- **REQUIRED ACTION**: Arrange the lines of text in each of the records below as a numbered list, leaving out any blank lines.

Records from a data source
---+---

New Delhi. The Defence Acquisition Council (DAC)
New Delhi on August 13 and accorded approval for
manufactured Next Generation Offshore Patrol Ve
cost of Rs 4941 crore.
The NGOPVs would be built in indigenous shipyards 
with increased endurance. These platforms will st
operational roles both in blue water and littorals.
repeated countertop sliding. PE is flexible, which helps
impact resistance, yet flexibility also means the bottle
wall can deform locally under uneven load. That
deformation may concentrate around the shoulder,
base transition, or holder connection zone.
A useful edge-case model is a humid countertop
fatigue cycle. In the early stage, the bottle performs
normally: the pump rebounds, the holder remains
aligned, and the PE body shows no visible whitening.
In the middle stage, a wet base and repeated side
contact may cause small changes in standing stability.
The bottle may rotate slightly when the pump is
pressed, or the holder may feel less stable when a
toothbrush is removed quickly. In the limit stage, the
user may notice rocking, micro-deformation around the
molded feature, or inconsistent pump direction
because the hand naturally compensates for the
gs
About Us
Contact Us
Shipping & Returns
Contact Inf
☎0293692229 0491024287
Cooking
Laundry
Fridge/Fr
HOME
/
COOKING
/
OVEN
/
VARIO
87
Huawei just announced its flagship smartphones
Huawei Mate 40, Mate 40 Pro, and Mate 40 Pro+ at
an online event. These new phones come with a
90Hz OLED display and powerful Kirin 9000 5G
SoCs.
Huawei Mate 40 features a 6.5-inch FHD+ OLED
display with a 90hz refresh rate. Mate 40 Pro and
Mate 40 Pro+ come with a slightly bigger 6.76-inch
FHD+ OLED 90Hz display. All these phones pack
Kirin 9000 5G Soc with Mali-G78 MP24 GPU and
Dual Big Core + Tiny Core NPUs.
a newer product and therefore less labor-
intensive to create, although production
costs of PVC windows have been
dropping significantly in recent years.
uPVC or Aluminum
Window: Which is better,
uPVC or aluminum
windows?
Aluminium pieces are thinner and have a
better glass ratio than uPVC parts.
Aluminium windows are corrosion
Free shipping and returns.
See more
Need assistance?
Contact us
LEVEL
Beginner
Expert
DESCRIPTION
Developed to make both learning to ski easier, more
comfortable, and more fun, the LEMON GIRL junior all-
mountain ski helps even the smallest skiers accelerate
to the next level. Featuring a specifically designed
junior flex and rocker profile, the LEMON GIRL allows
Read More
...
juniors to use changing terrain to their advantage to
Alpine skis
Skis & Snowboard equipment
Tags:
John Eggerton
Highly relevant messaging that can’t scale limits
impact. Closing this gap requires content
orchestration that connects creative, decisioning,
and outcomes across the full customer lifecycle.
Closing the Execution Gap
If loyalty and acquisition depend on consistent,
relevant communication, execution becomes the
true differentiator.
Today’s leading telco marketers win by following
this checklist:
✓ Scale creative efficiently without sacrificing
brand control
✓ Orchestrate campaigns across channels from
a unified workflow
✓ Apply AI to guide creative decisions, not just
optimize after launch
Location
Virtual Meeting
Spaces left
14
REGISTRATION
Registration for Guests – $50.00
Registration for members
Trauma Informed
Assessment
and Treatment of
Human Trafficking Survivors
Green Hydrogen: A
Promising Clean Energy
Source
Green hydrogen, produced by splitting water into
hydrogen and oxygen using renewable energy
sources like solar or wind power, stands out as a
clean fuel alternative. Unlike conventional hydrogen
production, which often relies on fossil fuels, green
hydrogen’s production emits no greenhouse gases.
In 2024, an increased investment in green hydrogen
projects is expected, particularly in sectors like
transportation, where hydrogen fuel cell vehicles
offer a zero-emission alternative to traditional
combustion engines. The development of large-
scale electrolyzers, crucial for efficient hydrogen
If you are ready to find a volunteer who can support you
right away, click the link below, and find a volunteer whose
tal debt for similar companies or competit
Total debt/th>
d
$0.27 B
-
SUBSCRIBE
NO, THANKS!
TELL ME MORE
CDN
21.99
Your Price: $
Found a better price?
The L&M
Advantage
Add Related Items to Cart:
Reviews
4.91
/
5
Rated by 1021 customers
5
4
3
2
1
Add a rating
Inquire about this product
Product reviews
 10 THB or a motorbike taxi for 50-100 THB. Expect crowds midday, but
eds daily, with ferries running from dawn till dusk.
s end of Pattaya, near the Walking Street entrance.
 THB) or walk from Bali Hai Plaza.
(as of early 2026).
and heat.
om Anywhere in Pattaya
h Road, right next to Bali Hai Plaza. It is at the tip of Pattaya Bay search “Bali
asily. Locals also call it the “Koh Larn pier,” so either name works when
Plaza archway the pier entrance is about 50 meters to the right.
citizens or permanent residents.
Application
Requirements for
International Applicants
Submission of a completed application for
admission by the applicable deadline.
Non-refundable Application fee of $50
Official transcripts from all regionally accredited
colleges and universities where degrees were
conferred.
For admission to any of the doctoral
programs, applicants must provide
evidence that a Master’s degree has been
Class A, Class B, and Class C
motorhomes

---+---

- **WRITTEN ANSWER**:
1. New Delhi. The Defence Acquisition Council (DAC)
2. New Delhi on August 13 and accorded approval for
3. manufactured Next Generation Offshore Patrol Ve
4. cost of Rs 4941 crore.
5. The NGOPVs would be built in indigenous shipyards 
6. with increased endurance. These platforms will st
7. operational roles both in blue water and littorals.
8. repeated countertop sliding. PE is flexible, which helps
9. impact resistance, yet flexibility also means the bottle
10. wall can deform locally under uneven load. That
11. deformation may concentrate around the shoulder,
12. base transition, or holder connection zone.
13. A useful edge-case model is a humid countertop
14. fatigue cycle. In the early stage, the bottle performs
15. normally: the pump rebounds, the holder remains
16. aligned, and the PE body shows no visible whitening.
17. In the middle stage, a wet base and repeated side
18. contact may cause small changes in standing stability.
19. The bottle may rotate slightly when the pump is
20. pressed, or the holder may feel less stable when a
21. toothbrush is removed quickly. In the limit stage, the
22. user may notice rocking, micro-deformation around the
23. molded feature, or inconsistent pump direction
24. because the hand naturally compensates for the
25. gs
26. About Us
27. Contact Us
28. Shipping & Returns
29. Contact Inf
30. ☎0293692229 0491024287
31. Cooking
32. Laundry
33. Fridge/Fr
34. HOME
35. /
36. COOKING
37. /
38. OVEN
39. /
40. VARIO
41. 87
42. Huawei just announced its flagship smartphones
43. Huawei Mate 40, Mate 40 Pro, and Mate 40 Pro+ at
44. an online event. These new phones come with a
45. 90Hz OLED display and powerful Kirin 9000 5G
46. SoCs.
47. Huawei Mate 40 features a 6.5-inch FHD+ OLED
48. display with a 90hz refresh rate. Mate 40 Pro and
49. Mate 40 Pro+ come with a slightly bigger 6.76-inch
50. FHD+ OLED 90Hz display. All these phones pack
51. Kirin 9000 5G Soc with Mali-G78 MP24 GPU and
52. Dual Big Core + Tiny Core NPUs.
53. a newer product and therefore less labor-
54. intensive to create, although production
55. costs of PVC windows have been
56. dropping significantly in recent years.
57. uPVC or Aluminum
58. Window: Which is better,
59. uPVC or aluminum
60. windows?
61. Aluminium pieces are thinner and have a
62. better glass ratio than uPVC parts.
63. Aluminium windows are corrosion
64. Free shipping and returns.
65. See more
66. Need assistance?
67. Contact us
68. LEVEL
69. Beginner
70. Expert
71. DESCRIPTION
72. Developed to make both learning to ski easier, more
73. comfortable, and more fun, the LEMON GIRL junior all-
74. mountain ski helps even the smallest skiers accelerate
75. to the next level. Featuring a specifically designed
76. junior flex and rocker profile, the LEMON GIRL allows
77. Read More
78. ...
79. juniors to use changing terrain to their advantage to
80. Alpine skis
81. Skis & Snowboard equipment
82. Tags:
83. John Eggerton
84. Highly relevant messaging that can’t scale limits
85. impact. Closing this gap requires content
86. orchestration that connects creative, decisioning,
87. and outcomes across the full customer lifecycle.
88. Closing the Execution Gap
89. If loyalty and acquisition depend on consistent,
90. relevant communication, execution becomes the
91. true differentiator.
92. Today’s leading telco marketers win by following
93. this checklist:
94. ✓ Scale creative efficiently without sacrificing
95. brand control
96. ✓ Orchestrate campaigns across channels from
97. a unified workflow
98. ✓ Apply AI to guide creative decisions, not just
99. optimize after launch
100. Location
101. Virtual Meeting
102. Spaces left
103. 14
104. REGISTRATION
105. Registration for Guests – $50.00
106. Registration for members
107. Trauma Informed
108. Assessment
109. and Treatment of
110. Human Trafficking Survivors
111. Green Hydrogen: A
112. Promising Clean Energy
113. Source
114. Green hydrogen, produced by splitting water into
115. hydrogen and oxygen using renewable energy
116. sources like solar or wind power, stands out as a
117. clean fuel alternative. Unlike conventional hydrogen
118. production, which often relies on fossil fuels, green
119. hydrogen’s production emits no greenhouse gases.
120. In 2024, an increased investment in green hydrogen
121. projects is expected, particularly in sectors like
122. transportation, where hydrogen fuel cell vehicles
123. offer a zero-emission alternative to traditional
124. combustion engines. The development of large-
125. scale electrolyzers, crucial for efficient hydrogen
126. If you are ready to find a volunteer who can support you
127. right away, click the link below, and find a volunteer whose
128. tal debt for similar companies or competit
129. Total debt/th>
130. d
131. $0.27 B
132. -
133. SUBSCRIBE
134. NO, THANKS!
135. TELL ME MORE
136. CDN
137. 21.99
138. Your Price: $
139. Found a better price?
140. The L&M
141. Advantage
142. Add Related Items to Cart:
143. Reviews
144. 4.91
145. /
146. 5
147. Rated by 1021 customers
148. 5
149. 4
150. 3
151. 2
152. 1
153. Add a rating
154. Inquire about this product
155. Product reviews
156.  10 THB or a motorbike taxi for 50-100 THB. Expect crowds midday, but
157. eds daily, with ferries running from dawn till dusk.
158. s end of Pattaya, near the Walking Street entrance.
159.  THB) or walk from Bali Hai Plaza.
160. (as of early 2026).
161. and heat.
162. om Anywhere in Pattaya
163. h Road, right next to Bali Hai Plaza. It is at the tip of Pattaya Bay search “Bali
164. asily. Locals also call it the “Koh Larn pier,” so either name works when
165. Plaza archway the pier entrance is about 50 meters to the right.
166. citizens or permanent residents.
167. Application
168. Requirements for
169. International Applicants
170. Submission of a completed application for
171. admission by the applicable deadline.
172. Non-refundable Application fee of $50
173. Official transcripts from all regionally accredited
174. colleges and universities where degrees were
175. conferred.
176. For admission to any of the doctoral
177. programs, applicants must provide
178. evidence that a Master’s degree has been
179. Class A, Class B, and Class C
180. motorhomes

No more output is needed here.